Because of the COVID-19 outbreak, the market upheaval came faster than many were expecting, Nelson added.
"For some of these companies, this is very clearly a self-inflicted issue," Nelson said. "Not to say you could predict when COVID would occur and the damage that it would inflict, but eventually in the commodity industry, there are downturns."
In a November 2019 note to investors, Seaport Global Securities LLC analyst Mark Levin called on the sector to "hoard cash" and deleverage their balance sheets heading into 2020.
"With future capital market access uncertain at best, we think it's prudent for boards to act now rather than wait," Levin wrote. "Cash will be king."
The primary beneficiaries of recent shareholder return programs in the coal sector are a handful of investors, mainly hedge funds and other institutional investors that now own a large share of the recently restructured producers.
S&P Global Market Intelligence's public ownership data shows that 18 institutional investors hold about 81.9% of Peabody's common shares outstanding. Activist investor Elliot Management Corp., which recently received positions on Peabody's board of directors, owns 29.6% of the company's shares.
A recent securities filing shows that Peabody spent about $1.34 billion of the $1.5 billion authorized under its share repurchasing program. Similarly, Arch has spent about $827.4 million on share repurchases as part of the $1.05 billion allocated to its buyback program.
However, some are questioning the sector's strategy of leaning in to buybacks.
"You guys spent a bunch of money on buying back equity a while back," Matthew Vittorioso, a managing director at Jefferies, said while on an earnings call with Peabody executives Aug. 5. "To the extent that your lenders are getting on this call asking you legitimate questions about how you're maneuvering assets and what you're going to do with your cash, I think a little bit more transparency would be appreciated, just given that you didn't need to be in this tight spot."

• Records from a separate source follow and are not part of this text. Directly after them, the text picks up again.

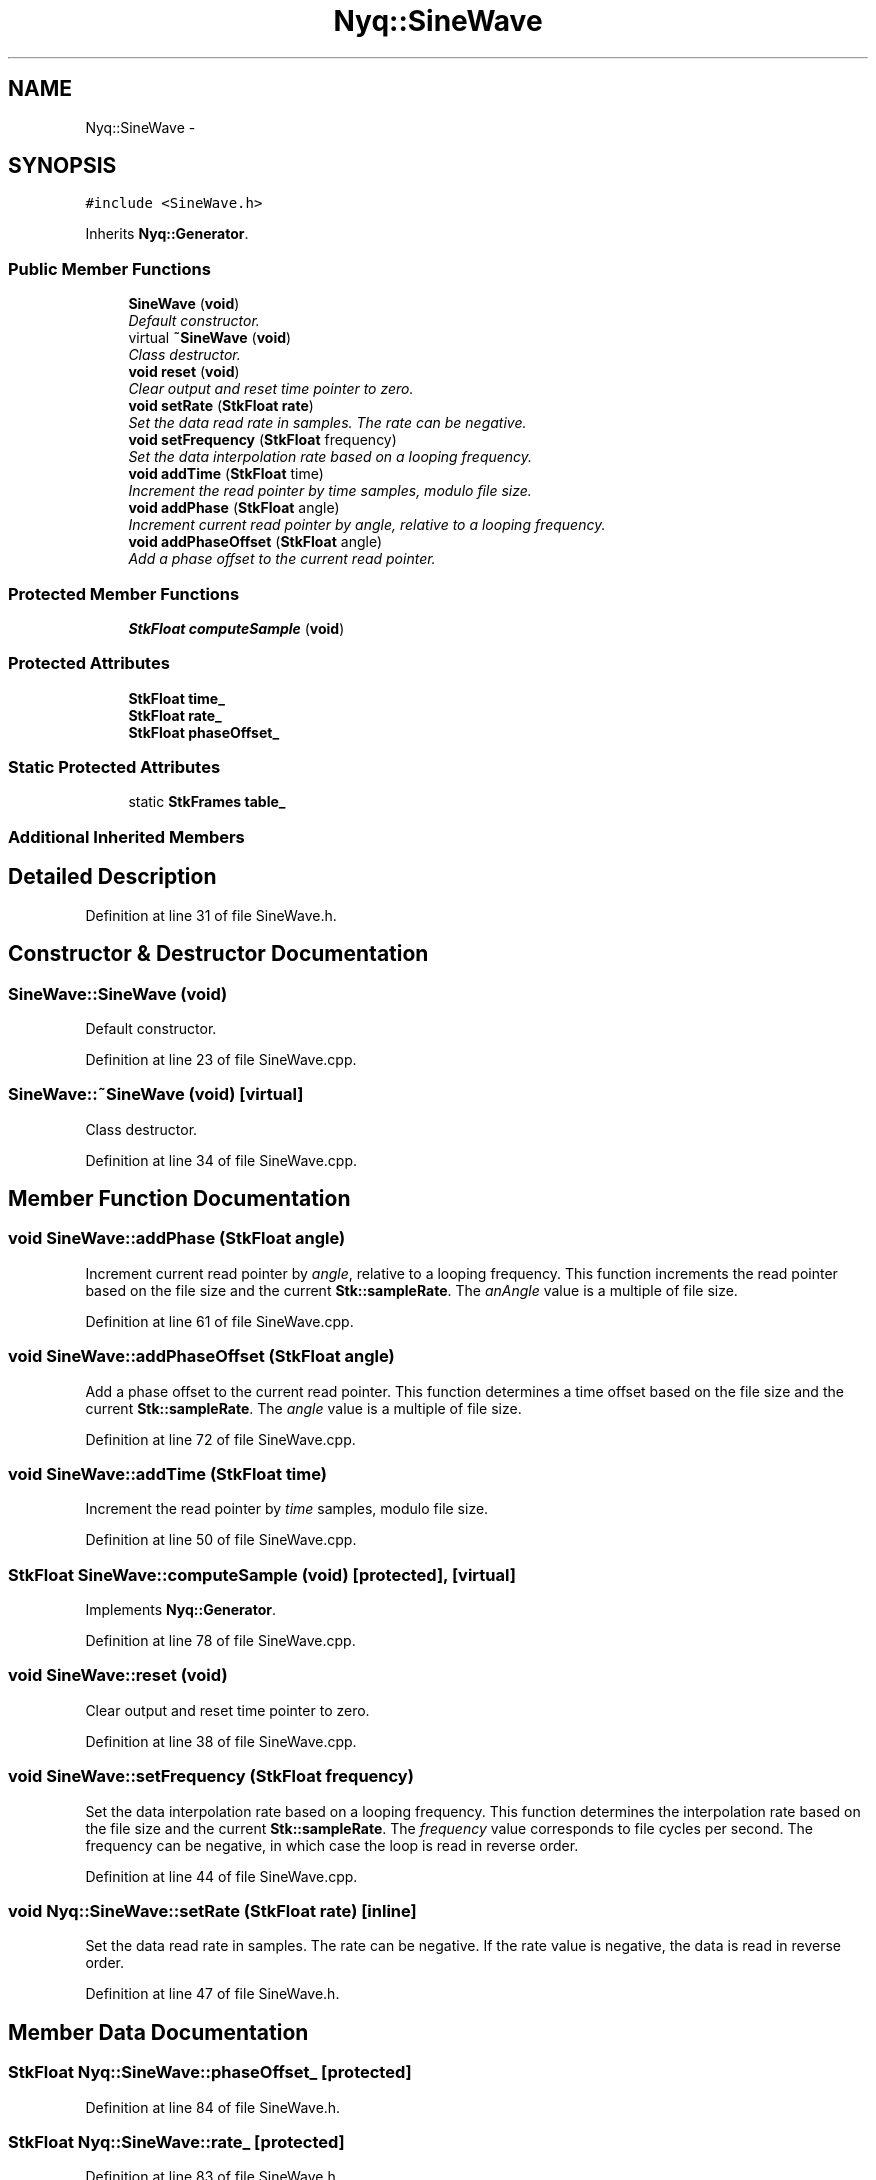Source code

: .TH "Nyq::SineWave" 3 "Thu Apr 28 2016" "Audacity" \" -*- nroff -*-
.ad l
.nh
.SH NAME
Nyq::SineWave \- 
.SH SYNOPSIS
.br
.PP
.PP
\fC#include <SineWave\&.h>\fP
.PP
Inherits \fBNyq::Generator\fP\&.
.SS "Public Member Functions"

.in +1c
.ti -1c
.RI "\fBSineWave\fP (\fBvoid\fP)"
.br
.RI "\fIDefault constructor\&. \fP"
.ti -1c
.RI "virtual \fB~SineWave\fP (\fBvoid\fP)"
.br
.RI "\fIClass destructor\&. \fP"
.ti -1c
.RI "\fBvoid\fP \fBreset\fP (\fBvoid\fP)"
.br
.RI "\fIClear output and reset time pointer to zero\&. \fP"
.ti -1c
.RI "\fBvoid\fP \fBsetRate\fP (\fBStkFloat\fP \fBrate\fP)"
.br
.RI "\fISet the data read rate in samples\&. The rate can be negative\&. \fP"
.ti -1c
.RI "\fBvoid\fP \fBsetFrequency\fP (\fBStkFloat\fP frequency)"
.br
.RI "\fISet the data interpolation rate based on a looping frequency\&. \fP"
.ti -1c
.RI "\fBvoid\fP \fBaddTime\fP (\fBStkFloat\fP time)"
.br
.RI "\fIIncrement the read pointer by \fItime\fP samples, modulo file size\&. \fP"
.ti -1c
.RI "\fBvoid\fP \fBaddPhase\fP (\fBStkFloat\fP angle)"
.br
.RI "\fIIncrement current read pointer by \fIangle\fP, relative to a looping frequency\&. \fP"
.ti -1c
.RI "\fBvoid\fP \fBaddPhaseOffset\fP (\fBStkFloat\fP angle)"
.br
.RI "\fIAdd a phase offset to the current read pointer\&. \fP"
.in -1c
.SS "Protected Member Functions"

.in +1c
.ti -1c
.RI "\fBStkFloat\fP \fBcomputeSample\fP (\fBvoid\fP)"
.br
.in -1c
.SS "Protected Attributes"

.in +1c
.ti -1c
.RI "\fBStkFloat\fP \fBtime_\fP"
.br
.ti -1c
.RI "\fBStkFloat\fP \fBrate_\fP"
.br
.ti -1c
.RI "\fBStkFloat\fP \fBphaseOffset_\fP"
.br
.in -1c
.SS "Static Protected Attributes"

.in +1c
.ti -1c
.RI "static \fBStkFrames\fP \fBtable_\fP"
.br
.in -1c
.SS "Additional Inherited Members"
.SH "Detailed Description"
.PP 
Definition at line 31 of file SineWave\&.h\&.
.SH "Constructor & Destructor Documentation"
.PP 
.SS "SineWave::SineWave (\fBvoid\fP)"

.PP
Default constructor\&. 
.PP
Definition at line 23 of file SineWave\&.cpp\&.
.SS "SineWave::~SineWave (\fBvoid\fP)\fC [virtual]\fP"

.PP
Class destructor\&. 
.PP
Definition at line 34 of file SineWave\&.cpp\&.
.SH "Member Function Documentation"
.PP 
.SS "\fBvoid\fP SineWave::addPhase (\fBStkFloat\fP angle)"

.PP
Increment current read pointer by \fIangle\fP, relative to a looping frequency\&. This function increments the read pointer based on the file size and the current \fBStk::sampleRate\fP\&. The \fIanAngle\fP value is a multiple of file size\&. 
.PP
Definition at line 61 of file SineWave\&.cpp\&.
.SS "\fBvoid\fP SineWave::addPhaseOffset (\fBStkFloat\fP angle)"

.PP
Add a phase offset to the current read pointer\&. This function determines a time offset based on the file size and the current \fBStk::sampleRate\fP\&. The \fIangle\fP value is a multiple of file size\&. 
.PP
Definition at line 72 of file SineWave\&.cpp\&.
.SS "\fBvoid\fP SineWave::addTime (\fBStkFloat\fP time)"

.PP
Increment the read pointer by \fItime\fP samples, modulo file size\&. 
.PP
Definition at line 50 of file SineWave\&.cpp\&.
.SS "\fBStkFloat\fP SineWave::computeSample (\fBvoid\fP)\fC [protected]\fP, \fC [virtual]\fP"

.PP
Implements \fBNyq::Generator\fP\&.
.PP
Definition at line 78 of file SineWave\&.cpp\&.
.SS "\fBvoid\fP SineWave::reset (\fBvoid\fP)"

.PP
Clear output and reset time pointer to zero\&. 
.PP
Definition at line 38 of file SineWave\&.cpp\&.
.SS "\fBvoid\fP SineWave::setFrequency (\fBStkFloat\fP frequency)"

.PP
Set the data interpolation rate based on a looping frequency\&. This function determines the interpolation rate based on the file size and the current \fBStk::sampleRate\fP\&. The \fIfrequency\fP value corresponds to file cycles per second\&. The frequency can be negative, in which case the loop is read in reverse order\&. 
.PP
Definition at line 44 of file SineWave\&.cpp\&.
.SS "\fBvoid\fP Nyq::SineWave::setRate (\fBStkFloat\fP rate)\fC [inline]\fP"

.PP
Set the data read rate in samples\&. The rate can be negative\&. If the rate value is negative, the data is read in reverse order\&. 
.PP
Definition at line 47 of file SineWave\&.h\&.
.SH "Member Data Documentation"
.PP 
.SS "\fBStkFloat\fP Nyq::SineWave::phaseOffset_\fC [protected]\fP"

.PP
Definition at line 84 of file SineWave\&.h\&.
.SS "\fBStkFloat\fP Nyq::SineWave::rate_\fC [protected]\fP"

.PP
Definition at line 83 of file SineWave\&.h\&.
.SS "\fBStkFrames\fP SineWave::table_\fC [static]\fP, \fC [protected]\fP"

.PP
Definition at line 81 of file SineWave\&.h\&.
.SS "\fBStkFloat\fP Nyq::SineWave::time_\fC [protected]\fP"

.PP
Definition at line 82 of file SineWave\&.h\&.

.SH "Author"
.PP 
Generated automatically by Doxygen for Audacity from the source code\&.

Peabody Energy Vice President of Investor Relations and Communications Julie Gates said on the call that the market landscape has "changed considerably and drastically" in the last six months. Gates said Peabody is taking multiple steps to adapt, including eliminating jobs and executing a cost repositioning program.
"No doubt about it, cash preservation remains key here, but we believe we're doing what we need to do," Gates said in response to Vittorioso. Peabody declined an emailed request to provide further comments related to the topic. According to a quarterly filing with the SEC, the company suspended share repurchases in late 2019 and does not have plans to repurchase shares.
Peabody ended the second quarter with $926 million of liquidity, a $262 million reduction from March 31. The company also saw the availability under its accounts receivable securitization facility decline and is now "undertaking a process to evaluate various strategic financing alternatives."
Though Arch continues to devote capital to its new Leer South metallurgical coal mining project in West Virginia, it has also put the brakes on share repurchases and its quarterly dividend in the wake of the COVID-19 pandemic. Arch forecast that its liquidity will remain below preferred levels as the crisis continues.
"Quite frankly, that's how the board always envisioned the program working. When excess cash flows are high, and needs are modest, we return capital via buybacks," Arch CFO John Drexler said on a February earnings call. "Conversely, when excess cash flows are reduced, the amount of capital available for share repurchases is reduced as well."